X_test = X_test.drop(['pitcher_side', 'batter_side', \
                        'pitch_type'], axis = 1)
dummies = pd.concat([dummies_pitcher_side, dummies_batter_side, dummies_pitch_type],
                    axis = 1)
X_test = pd.concat([dummies, X_test], axis = 1)

# feature scale
X_test = sc_X.transform(X_test)

# remove NaN values
# 2263 rows removed
m = len(X_test)
n = len(X_test[0])
rows_to_delete = []

for x in range(0, m):
    nan_found = False
    for y in range(0, n):
        if np.isnan(X_test[x][y]):
            nan_found = True
            break
    if nan_found:
        rows_to_delete.append(x)
        
X_test = np.delete(X_test, rows_to_delete, axis = 0)

In [None]:
# predict the results
y_test = classifier.predict(X_test)
# append with balls if a data in a row is NaN
result = []
index = 0
y_index = 0

while y_index < len(y_test):
    if index in rows_to_delete:
        result.append(0)
    else:
        result.append(y_test[y_index])
        y_index += 1
    index += 1

result = pd.DataFrame(result)
result.columns = ['Strikes']
pitch_id = test_df[['pitch_id']]
result = pd.concat([result, pitch_id], axis = 1)
result.to_csv('./result/2020-test-predictions.csv',
              index = None,
              encoding = 'utf-8',
              header = True)

The results are saved in this [file](./result/2020-test-predictions.csv).

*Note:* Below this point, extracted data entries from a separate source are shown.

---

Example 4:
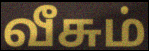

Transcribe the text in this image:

வீசும்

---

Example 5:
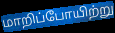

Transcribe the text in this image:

மாறிப்போயிற்று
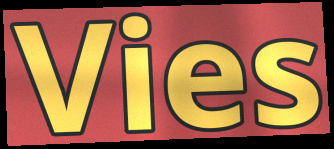
Vies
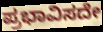
ಪ್ರಭಾವಿಸದೇ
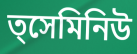
ত্সেমিনিউ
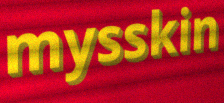
mysskin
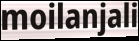
moilanjali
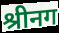
श्रीनग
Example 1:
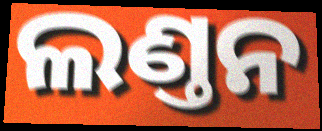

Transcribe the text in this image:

ଲଣ୍ତନ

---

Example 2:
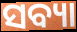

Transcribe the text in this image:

ସବ୍ୟା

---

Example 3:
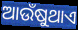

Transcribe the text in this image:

ଆଉଁଷୁଥାଏ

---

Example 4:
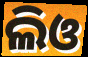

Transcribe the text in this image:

ଲିଓ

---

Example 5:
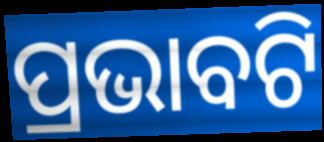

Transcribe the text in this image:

ପ୍ରଭାବଟି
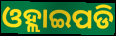
ଓହ୍ଲାଇପଡି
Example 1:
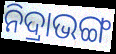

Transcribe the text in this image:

ନିଦ୍ରାଭଙ୍ଗ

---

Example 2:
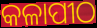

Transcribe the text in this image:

କଳାପୀଠ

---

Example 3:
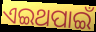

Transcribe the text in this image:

ଏଇଥପାଇଁ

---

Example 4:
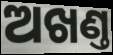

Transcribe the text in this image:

ଅଖଣ୍ତ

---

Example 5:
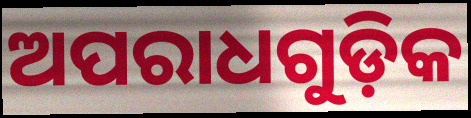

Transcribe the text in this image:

ଅପରାଧଗୁଡ଼ିକ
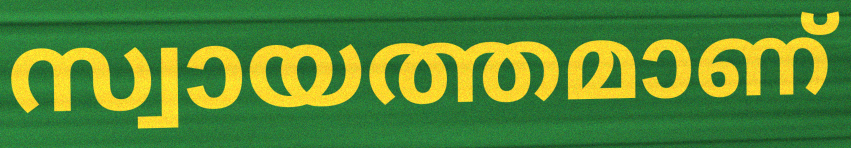
സ്വായത്തമാണ്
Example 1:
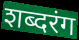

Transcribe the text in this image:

शब्दरंग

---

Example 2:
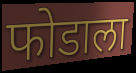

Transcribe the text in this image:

फोडाला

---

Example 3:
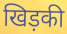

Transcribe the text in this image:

खिड़की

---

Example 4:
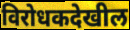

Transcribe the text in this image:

विरोधकदेखील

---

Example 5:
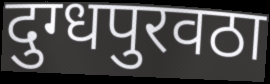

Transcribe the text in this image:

दुग्धपुरवठा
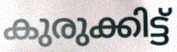
കുരുക്കിട്ട്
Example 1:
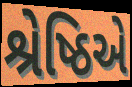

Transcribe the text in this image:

શ્રેષ્ઠિએ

The accuracy is expected to be as follow: <br/>
91.86% of 98.5% of all rows --> 0.9186 * 0.985 = 0.9048 <br/>
50% of 1.5% rows --> 0.5 * 0.015 = 0.0075 <br/>
Total = 0.9123 = 91.23%

##### Improvement of the model
As mentioned above, we can **Kernel SVM** model to slightly improve the accuracies. We can also include the then-decided unrelated columns such as _tilt_ by making it _scores_ and independent variable. 

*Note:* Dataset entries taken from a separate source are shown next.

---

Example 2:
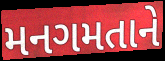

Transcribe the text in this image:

મનગમતાને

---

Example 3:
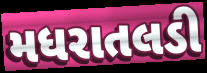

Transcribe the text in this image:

મધરાતલડી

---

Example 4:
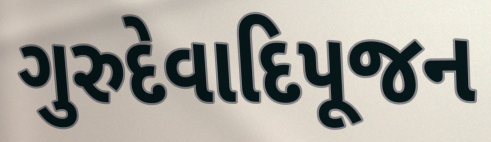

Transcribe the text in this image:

ગુરુદેવાદિપૂજન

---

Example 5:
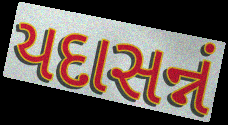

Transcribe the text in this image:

યદાસન્નં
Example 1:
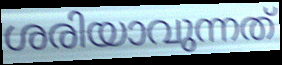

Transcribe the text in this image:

ശരിയാവുന്നത്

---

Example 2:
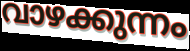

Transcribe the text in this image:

വാഴക്കുന്നം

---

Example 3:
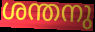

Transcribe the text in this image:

ശന്തനു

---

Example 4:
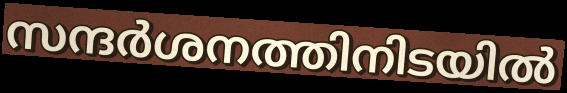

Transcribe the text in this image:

സന്ദർശനത്തിനിടയിൽ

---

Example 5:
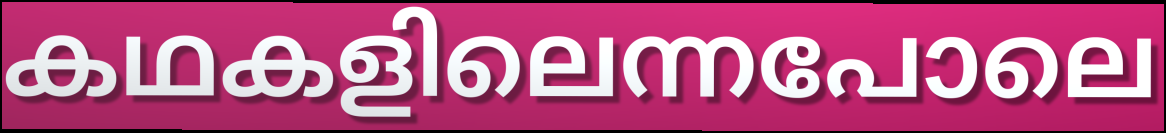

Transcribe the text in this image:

Another way would be to group by `umpire_id` and determine the `is_strike` since strike-calling is heavily dependent on umpires. Other general machine learnings rule apply here: more training data (preferably 80-20 split for train and test results), strike/ball recordings on all pitches types (including `foulBalls`, `strikeSwinging`), and so on.

With the data we have, the accuracy result of over 90 percent seems to be decent enough for the time being.